The second major reason for the growth and size of the secondary loan market is that we didn’t do ANYTHING about the loan limits for 20 years. The recent reauthorization of the HEA was the first legislative “redo” since 1988 with regard to loan limits. We, and students, were trapped in $2,625 hell for two decades. I can vividly remember attending a congressional hearing back in the late ‘90s when the University States Student Association (USSA) advocated against raising limits on federal loans because they didn’t want students taking on extra debt. It was a dumb and naïve political move that backfired. The limits stayed the same while the smiles and coffers of the private lenders grew. Only in 2008 did the limits increase to $3,500, with some modifications for extra loan room if necessary.
On the other side of the equation, we have done extraordinarily little on the grant side of the equation. Only now are we seeing increases in the Pell grant, but this is modest respectively of the growth in college prices. Given our current economy, don’t expect it to grow too much more. We just don’t have the money.
So, the private loans weren’t and aren’t the problem. Our inability to tackle the actual policies that created the loan situation is the problem. We—the US Department of Education, the US Congress, and every state house in America—are to blame. We elect these people, and, unfortunately, student aid and college affordability, while important, rarely qualify as critical election issues. Student aid only impacts those of voting age who are going to college, plan on going to college, or those who have children at either of those two stages. That’s a large percentage, but only a fraction of the voting population. The economy, however, impacts everyone. Public safety—affects everyone. So we wait… and wonder why these other things, such as private loans, happen. They happen because we don’t do anything. Period.
Until now.
This Wednesday, the US Department of Education sent letters to the president of all Title IV colleges and universities to expect a switch to 100 percent Direct Lending in Fall 2010 (See associated The Chronicle article). Currently, about 30 percent of all institutions use the Direct Loan program. The majority of institutions use the market-based FFEL program. President Obama has said that this will save the taxpayer $4 billion annually. We don’t know if it will, of course, but it is an extraordinarily bold move currently commandeered by Bob Shireman at the Department. I personally have some reservations about the total switch, but status quo has wrecked havoc on our current financial aid program. The next step hopefully will be to completely redraft the grant programs, so that both sides are better systems. My fingers are crossed.

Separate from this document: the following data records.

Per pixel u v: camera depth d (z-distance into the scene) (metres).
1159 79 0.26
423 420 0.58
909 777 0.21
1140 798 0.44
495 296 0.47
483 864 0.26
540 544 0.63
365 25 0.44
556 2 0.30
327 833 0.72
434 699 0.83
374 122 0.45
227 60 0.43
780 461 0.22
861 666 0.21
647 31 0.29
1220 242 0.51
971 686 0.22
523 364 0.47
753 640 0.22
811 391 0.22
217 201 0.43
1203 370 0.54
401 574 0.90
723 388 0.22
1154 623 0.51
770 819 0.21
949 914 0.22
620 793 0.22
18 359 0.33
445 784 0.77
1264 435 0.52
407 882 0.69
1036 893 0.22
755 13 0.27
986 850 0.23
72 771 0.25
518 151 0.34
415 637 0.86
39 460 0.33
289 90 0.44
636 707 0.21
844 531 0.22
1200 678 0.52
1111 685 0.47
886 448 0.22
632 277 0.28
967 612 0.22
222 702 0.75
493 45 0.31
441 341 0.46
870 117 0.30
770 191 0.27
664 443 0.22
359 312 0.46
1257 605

The Education Sector piece provides the necessarily light on the loan issue, with brand new data from the federal government’s NPSAS study, to allow us to start an important dialogue. But I think it is important to carefully analyze these data with a clear eye on history and how we got here before providing attribution to those who do not necessarily deserve it. We deserve it, because we didn’t act.
I close with help from my pal Nostradamus in providing these predictions for the 2010-11 academic year:
Tuition and fees will increase above inflation in all college/university sectors;
The percentage of students receiving federal loans will increase;
The size of these loans, on average, will increase.
The Washington Nationals will continue to dwell in the cellar of the National League East Division.
I have more, but the last bullet was the nail on the coffin.